At 14 cents a night, the price was right.

I was traveling overland by bus through Afghanistan along the now-closed Hippie Highway from Europe to India. As a journalist on a 12-month unpaid leave in 1972, my budget was tight. I stayed in cheap hotels. In a year's travels, this one, in Kabul, was the cheapest.

At that kind of place -- I've long forgotten its name since I doubted I would ever return, or even recommend it to friends -- what you lose in amenities you make up in atmosphere.

My companions for a few days were two British students I met at the border when they saved me from a con job -- one they had fallen for. They grabbed my arms and pulled me our little van bus while the con men clutched at my legs to keep me from leaving.

We arrived in Kabul at dusk after a long ride through the summer desert from Kandahal, at times perched on top of the bus with the spare tire, luggage and an overflow crowd of Afghani villagers. We could dream of air-conditioned rooms, a long shower and cool drinks. But not for 14 cents.

An old man whose job was to watch for Western travelers met our bus and persuaded us to follow him a couple of blocks through Kabul's dusty streets to the hotel. It was a small, one-story structure surrounding a courtyard onto which the dozen or so rooms opened. Entrance to the hotel was through the courtyard gate.

The owner, who spoke just enough English, and his two teen-aged sons welcomed us effusively but apologetically. They were full up. Pakistanis on a holiday had escaped the heat of their country for the relative coolness of Kabul's altitude.

But he could set up three cots in the courtyard, and, besides, one of the communal bathrooms did have a Western toilet and a cold-water shower. We accepted.

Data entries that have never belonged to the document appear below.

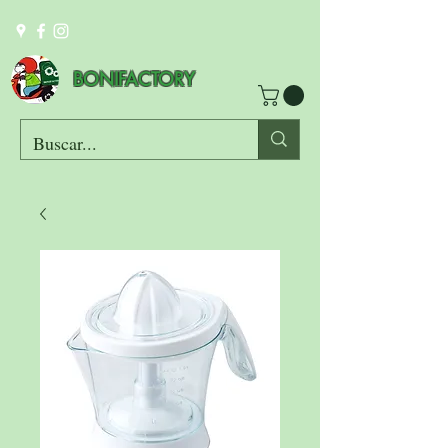
BONIFACTORY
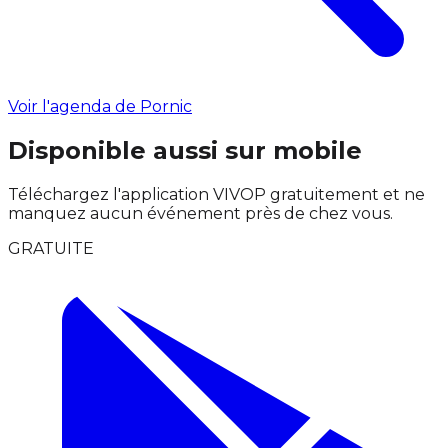
Voir l'agenda de Pornic
Disponible aussi sur mobile
Téléchargez l'application VIVOP gratuitement et ne
manquez aucun événement près de chez vous.
GRATUITE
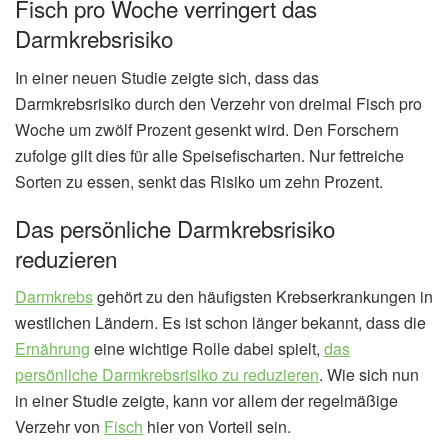
Fisch pro Woche verringert das
Darmkrebsrisiko
In einer neuen Studie zeigte sich, dass das
Darmkrebsrisiko durch den Verzehr von dreimal Fisch pro
Woche um zwölf Prozent gesenkt wird. Den Forschern
zufolge gilt dies für alle Speisefischarten. Nur fettreiche
Sorten zu essen, senkt das Risiko um zehn Prozent.
Das persönliche Darmkrebsrisiko
reduzieren
Darmkrebs
gehört zu den häufigsten Krebserkrankungen in
westlichen Ländern. Es ist schon länger bekannt, dass die
Ernährung
eine wichtige Rolle dabei spielt,
das
persönliche Darmkrebsrisiko zu reduzieren
. Wie sich nun
in einer Studie zeigte, kann vor allem der regelmäßige
Verzehr von
Fisch
hier von Vorteil sein.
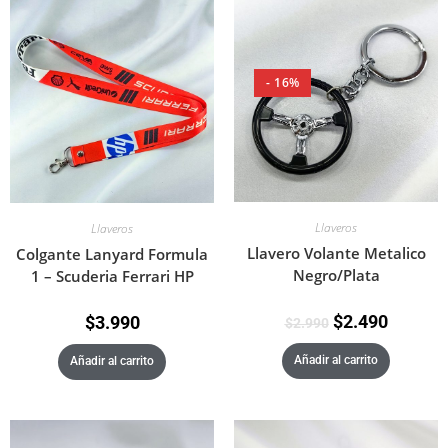
- 16%
Llaveros
Llaveros
Llavero Volante Metalico
Colgante Lanyard Formula
Negro/Plata
1 – Scuderia Ferrari HP
$
2.490
$
3.990
$
2.990
Añadir al carrito
Añadir al carrito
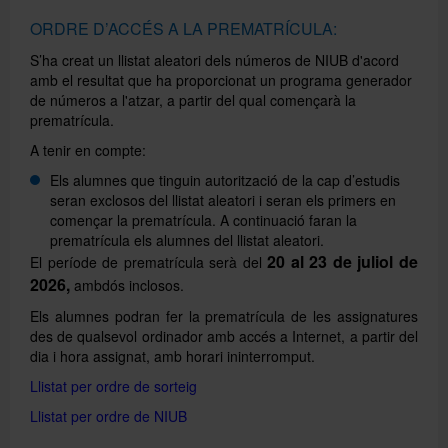
ORDRE D’ACCÉS A LA PREMATRÍCULA:
S’ha creat un llistat aleatori dels números de NIUB d'acord
amb el resultat que ha proporcionat un programa generador
de números a l'atzar, a partir del qual començarà la
prematrícula.
A tenir en compte:
Els alumnes que tinguin autorització de la cap d’estudis
seran exclosos del llistat aleatori i seran els primers en
començar la prematrícula. A continuació faran la
prematrícula els alumnes del llistat aleatori.
20 al 23 de juliol de
El període de prematrícula serà del
2026,
ambdós inclosos.
Els alumnes podran fer la prematrícula de les assignatures
des de qualsevol ordinador amb accés a Internet, a partir del
dia i hora assignat, amb horari ininterromput.
Llistat per ordre de sorteig
Llistat per ordre de NIUB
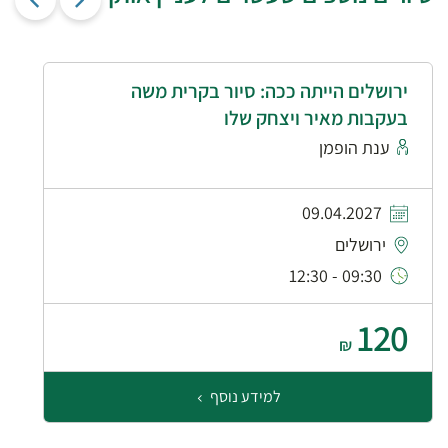
ירושלים הייתה ככה: סיור בקרית משה
בעקבות מאיר ויצחק שלו
ענת הופמן
09.04.2027
ירושלים
09:30 - 12:30
120
₪
למידע נוסף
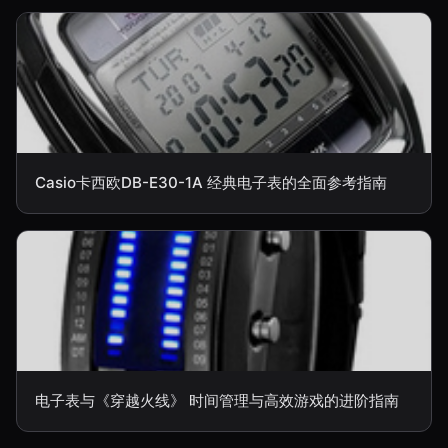
Casio卡西欧DB-E30-1A 经典电子表的全面参考指南
电子表与《穿越火线》 时间管理与高效游戏的进阶指南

For three nights we slept under Kabul's stars on wood-frame cots strung with rope netting. The gates locked at night kept us, we felt, reasonably secure.

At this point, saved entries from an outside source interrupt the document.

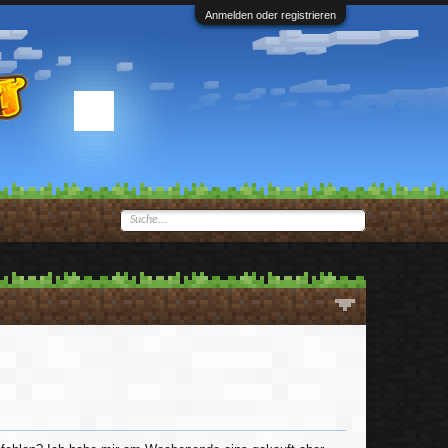
Anmelden oder registrieren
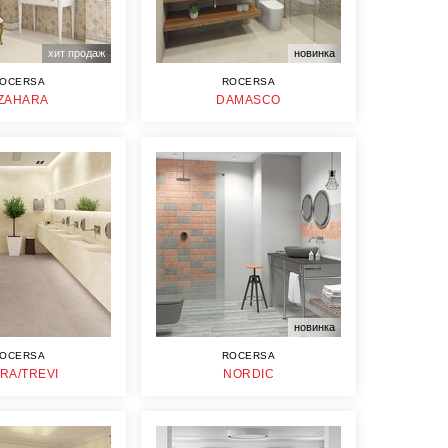
хит продаж
новинка
OCERSA
ROCERSA
ZAHARA
DAMASCO
новинка
OCERSA
ROCERSA
TRA/TREVI
NORDIC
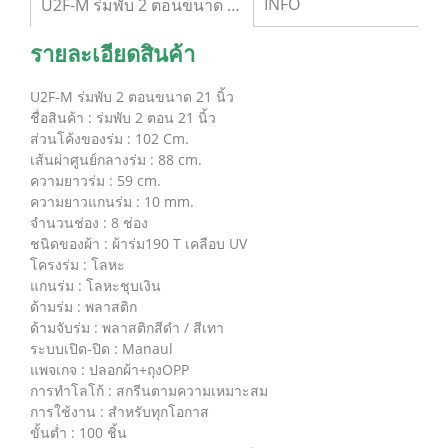
INFO
U2F-M ร่มพับ 2 ตอนขนาด 21 นิ้ว (สีน้ำเงิน)
รายละเอียดสินค้า
U2F-M ร่มพับ 2 ตอนขนาด 21 นิ้ว
ชื่อสินค้า : ร่มพับ 2 ตอน 21 นิ้ว
ส่วนโค้งของร่ม : 102 Cm.
เส้นผ่าศูนย์กลางร่ม : 88 cm.
ความยาวร่ม : 59 cm.
ความยาวแกนร่ม : 10 mm.
จำนวนช่อง : 8 ช่อง
ชนิดของผ้า : ผ้าร่ม190 T เคลือบ UV
โครงร่ม : โลหะ
แกนร่ม : โลหะชุบเงิน
ด้ามร่ม : พลาสติก
ด้ามจับร่ม : พลาสติกสีดำ / สีเทา
ระบบเปิด-ปิด : Manaul
แพจเกจ : ปลอกผ้า+ถุงOPP
การทำโลโก้ : สกรีนตามความเหมาะสม
การใช้งาน : สำหรับทุกโอกาส
ขั้นต่ำ : 100 ชิ้น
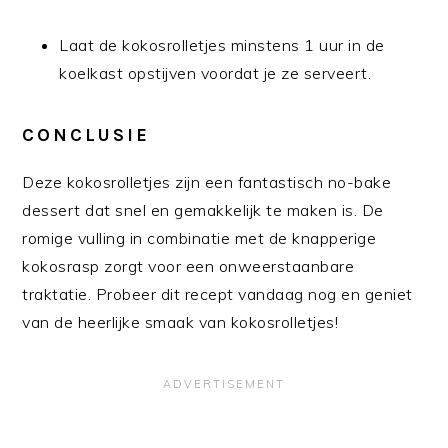
Laat de kokosrolletjes minstens 1 uur in de
koelkast opstijven voordat je ze serveert.
CONCLUSIE
Deze kokosrolletjes zijn een fantastisch no-bake
dessert dat snel en gemakkelijk te maken is. De
romige vulling in combinatie met de knapperige
kokosrasp zorgt voor een onweerstaanbare
traktatie. Probeer dit recept vandaag nog en geniet
van de heerlijke smaak van kokosrolletjes!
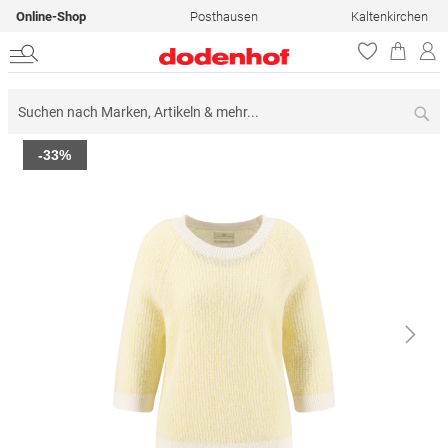
Online-Shop
Posthausen
Kaltenkirchen
Su
Zum
-33%
Ende
der
Bildergalerie
springen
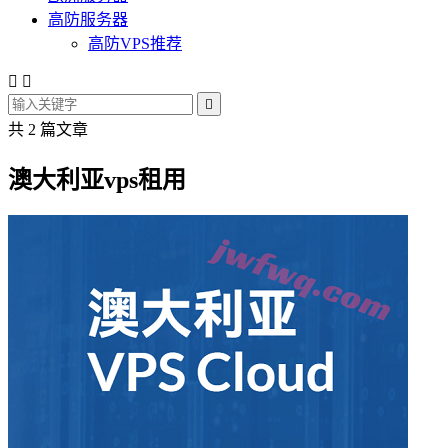
高防服务器
高防VPS推荐



共 2 篇文章
澳大利亚vps租用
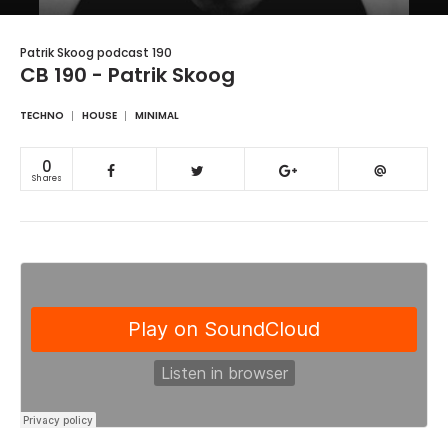
Patrik Skoog podcast 190
CB 190 - Patrik Skoog
TECHNO
HOUSE
MINIMAL
0
Shares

One amenity we did get was room service. The owner set up a small table under a tree near the cots. For breakfast, he brought us a boiled egg, rice, bread and tea. For dinner, the same.

One evening the Pakistanis, many of whom had stopped at our cots to talk -- and, I think, gape -- built a campfire in the courtyard, singing and telling stories into the night. You don't get that in a Best Western.